Problème à résoudre: Poursuivez le texte ci-dessous sur les tracasseries administratives en Occident et la culture face au numérique, en reprenant après sa dernière phrase.

Extrait du document:
====

Un autre article de l’Antipresse évoque la complexité insurmontable des moindres démarches en Europe, ou poster une lettre devient un exploit, il est bien connu qu’on a découragé le petit commerce et la petite exploitation agricole autant par ces persécutions administratives, qui imposent à longueur de temps des pensums interminables à de petites gens accablées de travail, que par les impôts injustes et la concurrence déloyale. Je n’ai pas l’impression ici qu’on emmerde les gens systématiquement et à tous propos. Alors qu’en occident, il en est ainsi depuis fort longtemps, et cela s’aggrave terriblement à présent. On a même l'impression que l'unique souci de tous ces vampires et ces goules est d'empoisonner l'existence de leurs administrés, de les priver de tout, de leur voiture, de leur maison, de leur fêtes, de leur culture, de leur foi, et même de leur famille et de leurs animaux domestiques. 

Evidemment, l’appareil progressiste au front bas soutient ici le numérique n’importe comment, et en particulier, à l’école, et à l’école particulièrement, j’y suis violemment opposée. Néanmoins, si dangereux que soit le numérique, il faudrait surtout, dans la mesure où l’on n’en fait pas un outil d’extermination et d’asservissement de son propre peuple, développer parallèlement une culture qui permette de résister plus ou moins à ses effets pervers. Or ce n’est pas du tout ce qui se passe. La télé, la radio vomissent en permanence de la merde dans les cervelles, le cinéma, la littérature sont soumis à de gros débiles qui allient le mauvais goût à celui de l’argent. Slobodan dit que ne pas aimer l’Europe les ferait passer pour des ploucs, mais c’est précisément parce qu’ils sont des ploucs qu’ils ont cette prédilection pour l’Europe, ou plutôt pour l’image qu’ils en ont dans leurs cervelles de ploucs.

====

[Entrées de données enregistrées]
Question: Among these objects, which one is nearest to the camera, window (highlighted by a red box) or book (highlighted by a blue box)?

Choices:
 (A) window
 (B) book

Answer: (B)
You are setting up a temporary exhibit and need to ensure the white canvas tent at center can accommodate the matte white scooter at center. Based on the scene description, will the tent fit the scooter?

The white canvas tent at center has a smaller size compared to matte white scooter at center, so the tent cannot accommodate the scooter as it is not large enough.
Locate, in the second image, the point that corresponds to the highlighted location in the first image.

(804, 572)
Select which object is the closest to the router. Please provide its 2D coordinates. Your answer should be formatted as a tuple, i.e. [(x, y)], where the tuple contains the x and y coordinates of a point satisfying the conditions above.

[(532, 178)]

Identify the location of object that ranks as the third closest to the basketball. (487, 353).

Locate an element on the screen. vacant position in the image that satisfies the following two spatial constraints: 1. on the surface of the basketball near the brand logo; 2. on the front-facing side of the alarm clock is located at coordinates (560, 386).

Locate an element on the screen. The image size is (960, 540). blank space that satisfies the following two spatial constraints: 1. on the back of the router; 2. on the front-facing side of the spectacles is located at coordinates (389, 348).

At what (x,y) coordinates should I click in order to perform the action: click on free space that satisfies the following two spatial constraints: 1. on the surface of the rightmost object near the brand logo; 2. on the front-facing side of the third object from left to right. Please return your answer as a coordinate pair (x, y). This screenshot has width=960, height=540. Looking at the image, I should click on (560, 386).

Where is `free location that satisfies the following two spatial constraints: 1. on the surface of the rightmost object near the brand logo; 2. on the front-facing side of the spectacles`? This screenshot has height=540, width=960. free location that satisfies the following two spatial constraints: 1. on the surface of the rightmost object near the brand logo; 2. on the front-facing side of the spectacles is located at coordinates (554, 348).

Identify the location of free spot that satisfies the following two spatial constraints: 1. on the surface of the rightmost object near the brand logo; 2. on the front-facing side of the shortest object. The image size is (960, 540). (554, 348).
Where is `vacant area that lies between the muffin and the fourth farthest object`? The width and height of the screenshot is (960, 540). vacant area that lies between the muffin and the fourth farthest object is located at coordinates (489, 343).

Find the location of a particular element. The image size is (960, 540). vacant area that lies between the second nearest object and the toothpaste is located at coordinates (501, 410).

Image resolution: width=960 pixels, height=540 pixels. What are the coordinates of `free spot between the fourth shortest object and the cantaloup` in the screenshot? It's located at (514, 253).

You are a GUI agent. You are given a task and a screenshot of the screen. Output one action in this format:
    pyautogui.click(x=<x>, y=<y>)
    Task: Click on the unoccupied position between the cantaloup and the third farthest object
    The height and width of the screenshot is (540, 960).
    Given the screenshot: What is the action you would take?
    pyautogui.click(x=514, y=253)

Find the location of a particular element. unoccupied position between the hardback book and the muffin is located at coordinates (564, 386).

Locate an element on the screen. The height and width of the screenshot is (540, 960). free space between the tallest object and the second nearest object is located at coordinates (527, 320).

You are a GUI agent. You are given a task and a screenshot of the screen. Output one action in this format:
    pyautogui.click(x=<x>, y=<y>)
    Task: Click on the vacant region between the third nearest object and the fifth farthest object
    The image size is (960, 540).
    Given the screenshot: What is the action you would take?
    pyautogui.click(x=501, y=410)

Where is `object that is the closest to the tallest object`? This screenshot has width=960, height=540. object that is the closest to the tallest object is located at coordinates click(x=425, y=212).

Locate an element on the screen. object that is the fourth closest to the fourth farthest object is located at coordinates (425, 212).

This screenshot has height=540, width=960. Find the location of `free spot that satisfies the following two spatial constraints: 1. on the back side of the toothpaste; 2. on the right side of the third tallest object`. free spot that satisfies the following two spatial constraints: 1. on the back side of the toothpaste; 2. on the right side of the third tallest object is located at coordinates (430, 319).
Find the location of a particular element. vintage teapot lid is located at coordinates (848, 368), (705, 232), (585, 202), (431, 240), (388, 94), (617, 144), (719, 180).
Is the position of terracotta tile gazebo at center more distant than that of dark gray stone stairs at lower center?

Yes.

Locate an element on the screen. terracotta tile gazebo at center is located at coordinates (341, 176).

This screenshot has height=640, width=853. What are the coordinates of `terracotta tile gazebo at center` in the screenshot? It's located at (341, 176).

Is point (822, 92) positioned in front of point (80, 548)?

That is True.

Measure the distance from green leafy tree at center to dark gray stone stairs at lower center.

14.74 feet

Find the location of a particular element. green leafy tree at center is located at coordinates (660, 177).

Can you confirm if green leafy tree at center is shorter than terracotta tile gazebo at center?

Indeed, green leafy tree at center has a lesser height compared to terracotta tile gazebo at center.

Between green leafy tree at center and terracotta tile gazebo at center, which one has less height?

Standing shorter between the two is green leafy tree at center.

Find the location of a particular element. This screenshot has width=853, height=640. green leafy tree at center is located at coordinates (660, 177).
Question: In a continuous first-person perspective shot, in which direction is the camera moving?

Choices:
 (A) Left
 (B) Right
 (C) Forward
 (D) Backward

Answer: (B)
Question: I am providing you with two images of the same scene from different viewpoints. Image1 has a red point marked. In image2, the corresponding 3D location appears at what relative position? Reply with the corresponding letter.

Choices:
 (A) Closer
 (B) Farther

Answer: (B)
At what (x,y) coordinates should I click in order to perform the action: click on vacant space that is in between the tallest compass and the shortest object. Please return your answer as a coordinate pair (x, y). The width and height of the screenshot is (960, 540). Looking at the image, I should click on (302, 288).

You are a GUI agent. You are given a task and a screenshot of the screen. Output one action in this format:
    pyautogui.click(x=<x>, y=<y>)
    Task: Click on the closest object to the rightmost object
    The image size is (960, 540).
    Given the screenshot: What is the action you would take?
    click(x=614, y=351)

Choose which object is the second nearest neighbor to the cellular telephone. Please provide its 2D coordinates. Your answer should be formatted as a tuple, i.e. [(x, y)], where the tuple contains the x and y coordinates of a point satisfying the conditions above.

====

Résultat obtenu:
Sur son expérience du Donbass, Iouri avait écrit un scénario « le Témoin », qui reflète une réalité aussi cruelle qu’extraordinaire, avec des bons mouvements inattendus de la part d’ennemis qui n’auraient pas été censés les avoir. Torturé pendant dix jours, il a pardonné à son tortionnaire, fait prisonnier à son tour, et a été lui-même sauvé par des géorgiens, grâce à son amour de leur poésie nationale, qu’il leur a parfois récité dans le texte original. Bref, son scénario est vraiment un témoignage humain et historique, de surcroît bien écrit. Il a proposé plusieurs fois ce scénario à des gens susceptibles d’en tirer un film, et au ministère de la Culture. Il lui fut répondu que ce n’était pas le moment. Or un film vient de sortir, avec le même titre, le Témoin, financé par le ministère de la Culture et Gazprom, le héros n’en est pas un poète dissident, revenu faire le correspondant de guerre au Donbass agressé par Kiev, mais un violoniste juif et belge, qui porte pratiquement le nom de la femme de Iouri, Dany Kogan, il s’appelle Daniel Cohen ! Iouri explique, dans une vidéo, que pour lui, le problème n’est pas tant qu’on lui ait plagié son oeuvre, mais qu’on l’ait fait si mal, et avec une si totale inutilité pour la cause qu’on prétend défendre. Dans un article consacré à l’affaire, une amie de Iouri, Elena, explique comment le cinéma russe est anéanti par le pognon mafieux.

De même, très souvent, si des marches russes ou des chansons soviétiques de la guerre de 40 sont interprétées, c’est avec une nullité et une vulgarité modernistes américanoïdes indescriptibles, pour avoir l’air dans le coup, pour répondre au goût infâme de ceux qui décident et de ceux qui paient. Tout cela crée un bain de merde corrosif pour les âmes, les intellects et les mentalités, et c’est bien aussi grave que la numérisation du pays, pour l’instant encore respectueuse de la liberté personnelle des gens.

Il faut savoir que si les hommes de pouvoir, les fonctionnaires et les oligarques ont toujours été plus ou moins pourris par définition, les peuples n’ont pas toujours été aussi incultes, et par conséquent, sans défense. Ils avaient leur culture paysanne, orale, antique et solide. Les satrapes passaient, le peuple demeurait.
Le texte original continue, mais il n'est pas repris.